The applicant picture isn’t entirely a Dilbertesque downward slope graph for Tuck, however. Two data points in particular stand out.

Despite the plunge in Tuck applicants, the average GMAT test score for a member of the 2021 entering class is 732 (out of a possible 800), the highest in the school’s history.

And minority students account for 24% of the class.

“Market corrections are bracing,” said Pena, who noted that peak applicants are probably in B-schools’ past. “Yet this is a reduction in excess demand ... we still have more than seven applications for every seat at Tuck.”

So bone up on that GMAT.

Federal grant for TREAT is no trick

It has a mouthful of a name, but it does good work, and it’s just received a grant to further its mandate in helping inventors bring their medical rehabilitative devices to market: The Lebanon-based Center for Translation of Rehabilitation Engineering and Technology, known as TREAT. won a $50,000 grant from the Small Business Administration’s Growth Accelerator Fund.

The grant, part of $3 million in money the SBA gave to 60 recipients in 39 states and territories, will “amplify our ability to provide small businesses with opportunities and resources spanning the entire pathway of technology translation from research to development to bringing their products to market and to the people who need them,” said Richard Greenwald, co-director of TREAT.

TREAT is a National Institutes of Health-funded research affiliate that taps experts at Lebanon-based medical device maker Simbex — where Greenwald is CEO — and partners with The Dartmouth Institute for Health Policy & Clinical Practice, Dartmouth’s Thayer School of Engineering and University of Pittsburgh’s Department of Physical Therapy to help entrepreneurs bring their rehabilitative medical devices from the drawing board to market (with the exception of outside legal help, the Simbex and partner experts largely volunteer their time).

Comings and goings ...

Cleary Cleaners, the Rochester, N.H.-based dry cleaner that introduced a dry cleaning pickup and drop-off service at Jeff Peavey’s Country Cobbler shoe repair store on North Main Street in West Lebanon in the wake of longtime Upper Valley launderer Kleenshutting down, has discontinued service, Peavey reports.

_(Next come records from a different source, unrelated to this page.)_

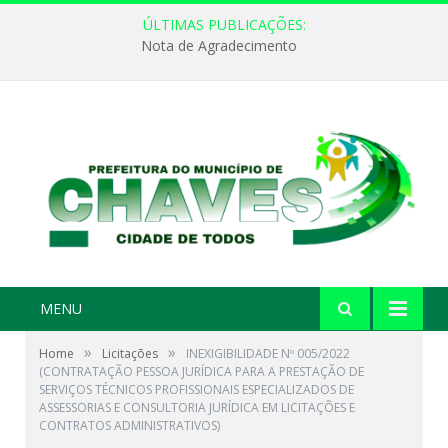
ÚLTIMAS PUBLICAÇÕES:
Nota de Agradecimento
MENU
»
»
Home
Licitações
INEXIGIBILIDADE Nº 005/2022
(CONTRATAÇÃO PESSOA JURÍDICA PARA A PRESTAÇÃO DE
SERVIÇOS TÉCNICOS PROFISSIONAIS ESPECIALIZADOS DE
ASSESSORIAS E CONSULTORIA JURÍDICA EM LICITAÇÕES E
CONTRATOS ADMINISTRATIVOS)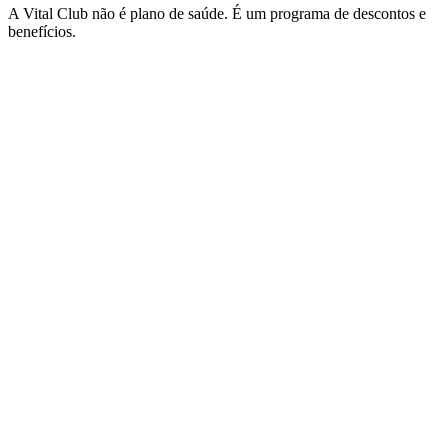
A Vital Club não é plano de saúde. É um programa de descontos e
benefícios.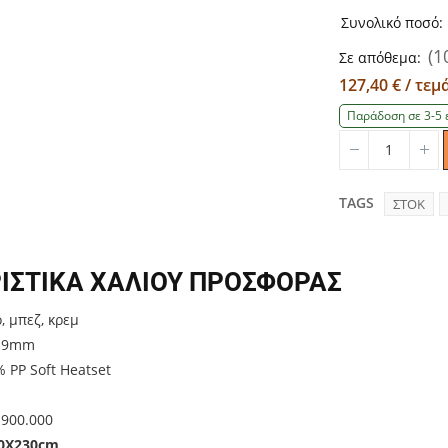
Συνολικό ποσό:
(1
Σε απόθεμα:
127,40 € / τε
Παράδοση σε 3-5 
Quantity
Qu
TAGS
ΣΤΟΚ
ΙΣΤΙΚΑ ΧΑΛΙΟΥ ΠΡΟΣΦΟΡΑΣ
 μπεζ, κρεμ
: 9mm
 PP Soft Heatset
 900.000
0Χ230cm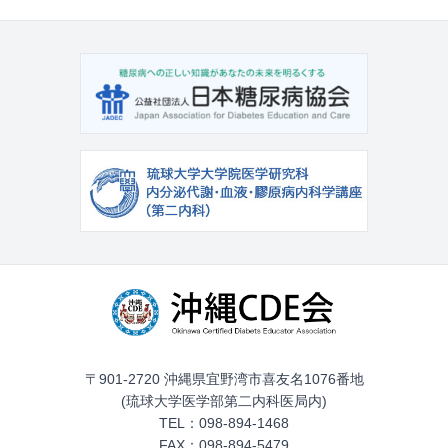
〒901-2720 沖縄県宜野湾市喜友名1076番地
(琉球大学医学部第二内科医局内)
TEL：098-894-1468
FAX：098-894-5479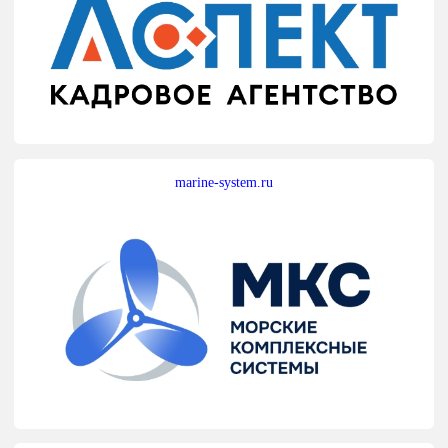
marine-system.ru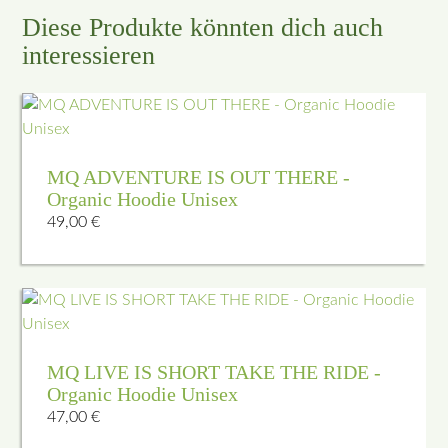
Diese Produkte könnten dich auch
interessieren
MQ ADVENTURE IS OUT THERE -
Organic Hoodie Unisex
49,00
€
MQ LIVE IS SHORT TAKE THE RIDE -
Organic Hoodie Unisex
47,00
€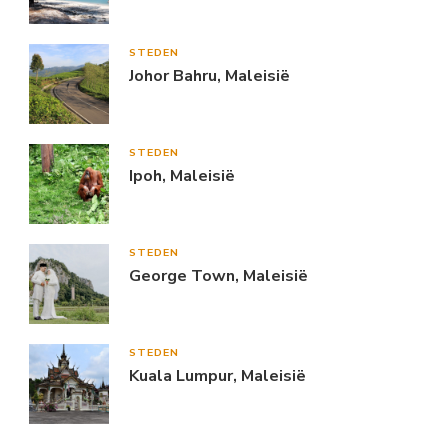
STEDEN
Johor Bahru, Maleisië
STEDEN
Ipoh, Maleisië
STEDEN
George Town, Maleisië
STEDEN
Kuala Lumpur, Maleisië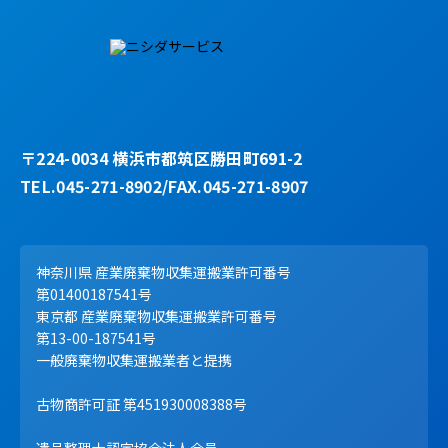
〒224-0034 横浜市都筑区勝田町691-2
TEL.045-271-8902/FAX.045-271-8907
神奈川県 産業廃棄物収集運搬業許可番号
第01400187541号
東京都 産業廃棄物収集運搬業許可番号
第13-00-187541号
一般廃棄物収集運搬業者と提携
古物商許可証 第451930008388号
遺品整理士認定協会法人会員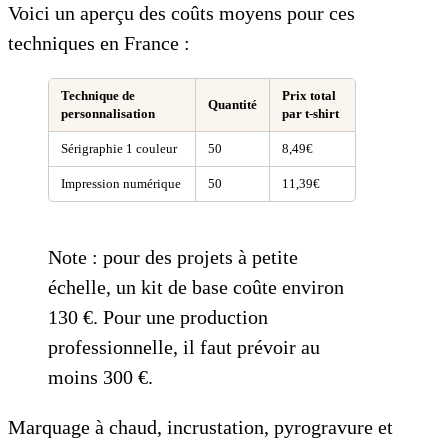
Voici un aperçu des coûts moyens pour ces
techniques en France :
Technique de
Prix total
Quantité
personnalisation
par t-shirt
Sérigraphie 1 couleur
50
8,49€
Impression numérique
50
11,39€
Note : pour des projets à petite
échelle, un kit de base coûte environ
130 €. Pour une production
professionnelle, il faut prévoir au
moins 300 €.
Marquage à chaud, incrustation, pyrogravure et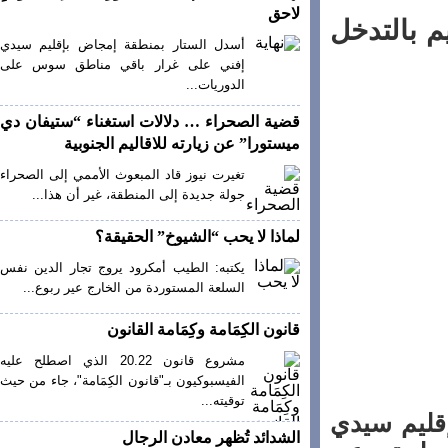
لاحق
بالتدخل
أسدل الستار بمنطقة إمجاض بإقليم سيدي
إفني على غرار باقي مناطق سوس على
الدوريات...
قضية الصحراء … دلالات استغناء “ستيفان دي
ميستورا” عن زيارته للاقاليم الجنوبية
تغيرت نيوز قاد المبعوث الأممي إلى الصحراء
جولة جديدة إلى المنطقة، غير أن هذا...
لماذا لا يحب “الشيوخ” الحقيقة؟
يكتبه: الطيب أمكرود يروج تجار الدين نفس
السلعة المستوردة من الخارج عير ربوع...
قانون الكِمَامة وكِمَامة القانون
مشروع قانون 20.22 الذي اصطلح عليه
الفيسبوكيون بـ"قانون الكِمَامة"، جاء من حيث
توقيته...
ليم سيدي
الشدائد تُظهر معادن الرجال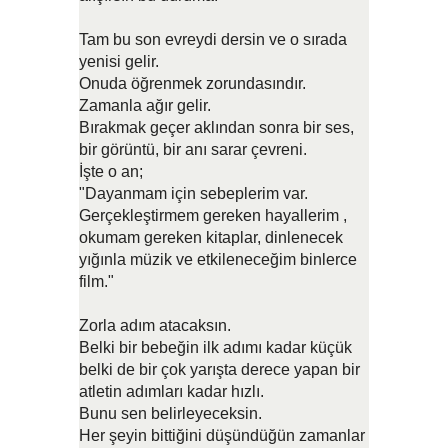
Tam bu son evreydi dersin ve o sırada
yenisi gelir.
Onuda öğrenmek zorundasındır.
Zamanla ağır gelir.
Bırakmak geçer aklından sonra bir ses,
bir görüntü, bir anı sarar çevreni.
İşte o an;
"Dayanmam için sebeplerim var.
Gerçekleştirmem gereken hayallerim ,
okumam gereken kitaplar, dinlenecek
yığınla müzik ve etkileneceğim binlerce
film."
Zorla adım atacaksın.
Belki bir bebeğin ilk adımı kadar küçük
belki de bir çok yarışta derece yapan bir
atletin adımları kadar hızlı.
Bunu sen belirleyeceksin.
Her şeyin bittiğini düşündüğün zamanlar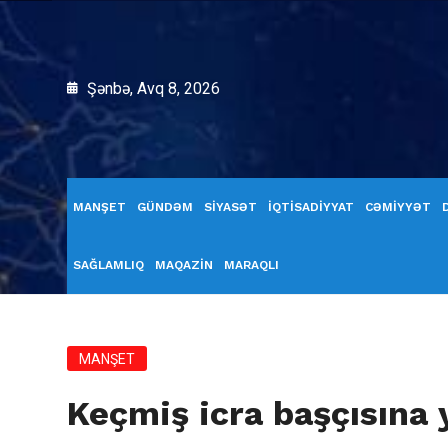
Şənbə, Avq 8, 2026
MANŞET
GÜNDƏM
SİYASƏT
İQTİSADİYYAT
CƏMİYYƏT
SAĞLAMLIQ
MAQAZİN
MARAQLI
MANŞET
Keçmiş icra başçısına y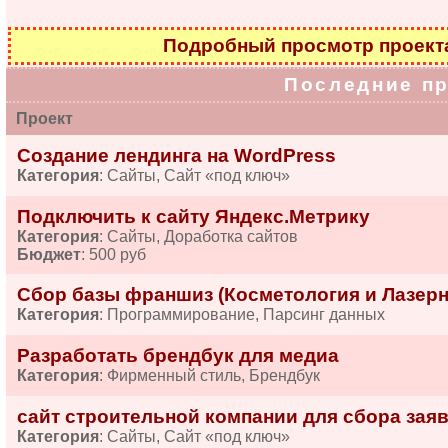
Подробный просмотр проек
Последние п
Проект
Создание лендинга на WordPress
Категория
: Сайты, Сайт «под ключ»
Подключить к сайту Яндекс.Метрику
Категория
: Сайты, Доработка сайтов
Бюджет
: 500 руб
Сбор базы франшиз (Косметология и Лазерн
Категория
: Программирование, Парсинг данных
Разработать брендбук для медиа
Категория
: Фирменный стиль, Брендбук
сайт строительной компании для сбора зая
Категория
: Сайты, Сайт «под ключ»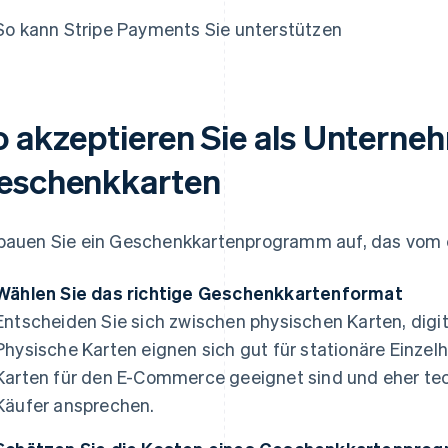
So kann Stripe Payments Sie unterstützen
o akzeptieren Sie als Unterne
eschenkkarten
bauen Sie ein Geschenkkartenprogramm auf, das vom er
Wählen Sie das richtige Geschenkkartenformat
Entscheiden Sie sich zwischen physischen Karten, digi
Physische Karten eignen sich gut für stationäre Einzel
Karten für den E-Commerce geeignet sind und eher tec
Käufer ansprechen.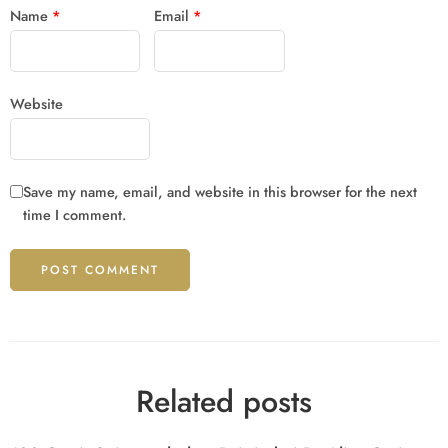
Name
*
Email
*
Website
Save my name, email, and website in this browser for the next
time I comment.
Related posts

But Peavey said he has another dry cleaner, E&R Laundry & Dry Cleaners of Manchester, stepping into the breach with the twice-weekly drop-off/pickup service.

“I want them to do it and they want to do it,” Peavey said of E&R, which also provides laundry and dry cleaning service to colleges and boarding schools throughout New England including Dartmouth College and Kimball Union Academy, as well as to the Lebanon police and fire departments.

The first pickup at Country Cobbler was last Thursday. Items are available the following Monday.

“Our phone rang off the hook when Kleen closed asking us to come to the Upper Valley, said Brian Floyd, director of sales and marketing at E&R. “And our driver lives in Lebanon, which makes it convenient for him.”

UniFirst Corp., which operates an industrial laundry facility on Etna Road in Lebanon that serves many businesses in the Upper Valley, said its Hygienically Clean Food Safety certification has been renewed by the Textile Rental Services Association, of Alexandria, Va.

UniFirst general manager Philip Breen, who was one of the first recruiters on hand at the Kleen plant in Lebanon to interview workers for new jobs hours after they learned the company closed in June, praised UniFirst employees and said the HCFS 3-year recertification — which verifies hygienic cleanliness of work garments through best management practices, quality assurance and third-party biological testing — “testifies to the skill and knowledge of the teams who execute the operations at our facility.”